**Passage**

Inaudible Uproar at UW
In a step moving beyond internal private critiques of ICCAE programs,
multiple professors at the University of Washington have provided me
internal memos sent by professors to administrators. These memos
document the breadth of internal faculty dissent over administrators'
October 2006 decisions to bring the CIA and other
intelligence agencies to the UW campus.
Initially, the UW administration appeared to appreciate faculty
concerns. In October 2005, David Hodge, UW dean of Arts and Sciences,
met with School of International Studies faculty to discuss proposals
to establish affiliations with U.S. intelligence agencies, after
International Studies faculty wrote the administration, expressing
opposition to any affiliation linking them with the CIA and other
intelligence agencies. This group of faculty wrote that such
developments would "jeopardize the abilities of faculty and students
to gain and maintain foreign research and study permits, visas, and
open access to and unfettered interaction with international research
hosts, partners, and counterpart institutions," and they worried that
any such relationships would "endanger the safety and security of
faculty and students studying and conducting research abroad as well
as their foreign hosts." One participant in these meetings told me
that the administration initially acknowledged that there were
serious risks that students and faculty working abroad could lose
research opportunities because of the CIA-linked program on campus,
and that these concerns led the administration initially to decline
any affiliation with these intelligence agency-linked programs.

**Work order 1**
From the passage about faculty dissent at UW, reproduce word for word the part that opens with the words containing "Inaudible Uproar at" and closes with "the UW campus.".
**Work order 2**
According to the passage about faculty dissent at UW, when did David Hodge meet with School of International Studies faculty?
Rely only on the passage about faculty dissent at UW.

Stored data

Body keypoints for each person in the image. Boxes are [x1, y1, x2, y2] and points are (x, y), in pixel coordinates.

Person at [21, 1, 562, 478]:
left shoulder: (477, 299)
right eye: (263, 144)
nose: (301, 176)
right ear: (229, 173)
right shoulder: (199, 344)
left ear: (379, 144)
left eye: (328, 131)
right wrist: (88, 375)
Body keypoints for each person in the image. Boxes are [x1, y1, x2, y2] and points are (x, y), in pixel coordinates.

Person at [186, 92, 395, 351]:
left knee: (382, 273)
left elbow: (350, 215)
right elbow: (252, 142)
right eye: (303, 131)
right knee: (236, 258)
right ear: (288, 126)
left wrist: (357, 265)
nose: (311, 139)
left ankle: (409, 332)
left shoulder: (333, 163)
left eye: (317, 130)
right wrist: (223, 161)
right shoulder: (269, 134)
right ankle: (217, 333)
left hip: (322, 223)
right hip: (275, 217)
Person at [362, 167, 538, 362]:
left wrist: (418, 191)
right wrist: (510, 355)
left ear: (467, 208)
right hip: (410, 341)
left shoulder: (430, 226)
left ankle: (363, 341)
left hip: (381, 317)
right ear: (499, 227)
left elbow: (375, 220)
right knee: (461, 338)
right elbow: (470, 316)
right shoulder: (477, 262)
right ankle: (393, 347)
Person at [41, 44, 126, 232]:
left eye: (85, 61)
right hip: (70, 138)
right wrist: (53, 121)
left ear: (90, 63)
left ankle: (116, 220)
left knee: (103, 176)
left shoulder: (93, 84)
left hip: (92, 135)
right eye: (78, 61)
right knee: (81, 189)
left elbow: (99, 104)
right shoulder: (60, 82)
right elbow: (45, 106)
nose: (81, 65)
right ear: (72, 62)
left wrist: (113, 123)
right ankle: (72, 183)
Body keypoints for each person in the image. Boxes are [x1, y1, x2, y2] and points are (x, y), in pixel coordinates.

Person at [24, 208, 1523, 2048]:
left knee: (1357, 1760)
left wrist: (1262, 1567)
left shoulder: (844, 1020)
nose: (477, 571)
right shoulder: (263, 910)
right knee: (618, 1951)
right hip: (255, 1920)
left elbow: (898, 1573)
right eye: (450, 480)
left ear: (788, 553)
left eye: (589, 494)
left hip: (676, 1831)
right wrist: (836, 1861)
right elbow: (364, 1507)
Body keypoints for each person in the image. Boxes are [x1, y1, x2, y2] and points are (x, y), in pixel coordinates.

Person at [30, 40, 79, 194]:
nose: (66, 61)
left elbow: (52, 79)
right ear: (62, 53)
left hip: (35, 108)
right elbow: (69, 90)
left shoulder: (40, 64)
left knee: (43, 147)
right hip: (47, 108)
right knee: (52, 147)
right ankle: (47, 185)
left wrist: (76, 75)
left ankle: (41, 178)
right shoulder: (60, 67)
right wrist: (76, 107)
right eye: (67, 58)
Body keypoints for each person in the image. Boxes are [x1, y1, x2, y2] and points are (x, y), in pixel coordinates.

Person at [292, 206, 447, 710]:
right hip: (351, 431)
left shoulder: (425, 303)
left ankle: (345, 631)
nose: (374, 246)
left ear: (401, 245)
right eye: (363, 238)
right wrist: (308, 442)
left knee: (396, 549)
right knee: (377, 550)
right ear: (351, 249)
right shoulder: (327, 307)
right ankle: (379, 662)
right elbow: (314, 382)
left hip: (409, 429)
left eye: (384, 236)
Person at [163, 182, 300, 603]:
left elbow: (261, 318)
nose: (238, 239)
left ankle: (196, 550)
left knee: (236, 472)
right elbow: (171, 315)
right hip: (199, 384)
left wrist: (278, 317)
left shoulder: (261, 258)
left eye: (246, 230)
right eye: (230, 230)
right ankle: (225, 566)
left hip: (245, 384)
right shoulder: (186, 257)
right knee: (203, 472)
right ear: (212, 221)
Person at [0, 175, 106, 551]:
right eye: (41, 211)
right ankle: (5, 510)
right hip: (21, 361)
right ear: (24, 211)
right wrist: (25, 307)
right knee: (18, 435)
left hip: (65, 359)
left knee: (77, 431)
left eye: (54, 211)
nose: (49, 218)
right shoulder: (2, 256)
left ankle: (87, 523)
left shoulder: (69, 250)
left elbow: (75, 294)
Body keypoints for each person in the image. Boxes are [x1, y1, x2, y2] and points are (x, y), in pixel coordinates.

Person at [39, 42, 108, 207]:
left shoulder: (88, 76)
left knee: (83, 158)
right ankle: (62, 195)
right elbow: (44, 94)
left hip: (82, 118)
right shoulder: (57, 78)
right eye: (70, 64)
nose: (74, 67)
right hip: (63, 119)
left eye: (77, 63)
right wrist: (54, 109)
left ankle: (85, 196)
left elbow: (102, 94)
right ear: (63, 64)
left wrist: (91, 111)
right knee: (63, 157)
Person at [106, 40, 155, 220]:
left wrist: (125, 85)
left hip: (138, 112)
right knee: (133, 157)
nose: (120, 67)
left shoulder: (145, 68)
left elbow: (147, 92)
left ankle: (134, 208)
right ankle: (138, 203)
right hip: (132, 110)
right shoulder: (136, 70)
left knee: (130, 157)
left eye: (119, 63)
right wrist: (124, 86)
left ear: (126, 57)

**Exercise solution 1**
Inaudible Uproar at UW
In a step moving beyond internal private critiques of ICCAE programs,
multiple professors at the University of Washington have provided me
internal memos sent by professors to administrators. These memos
document the breadth of internal faculty dissent over administrators'
October 2006 decisions to bring the CIA and other
intelligence agencies to the UW campus.

**Exercise solution 2**
October 2005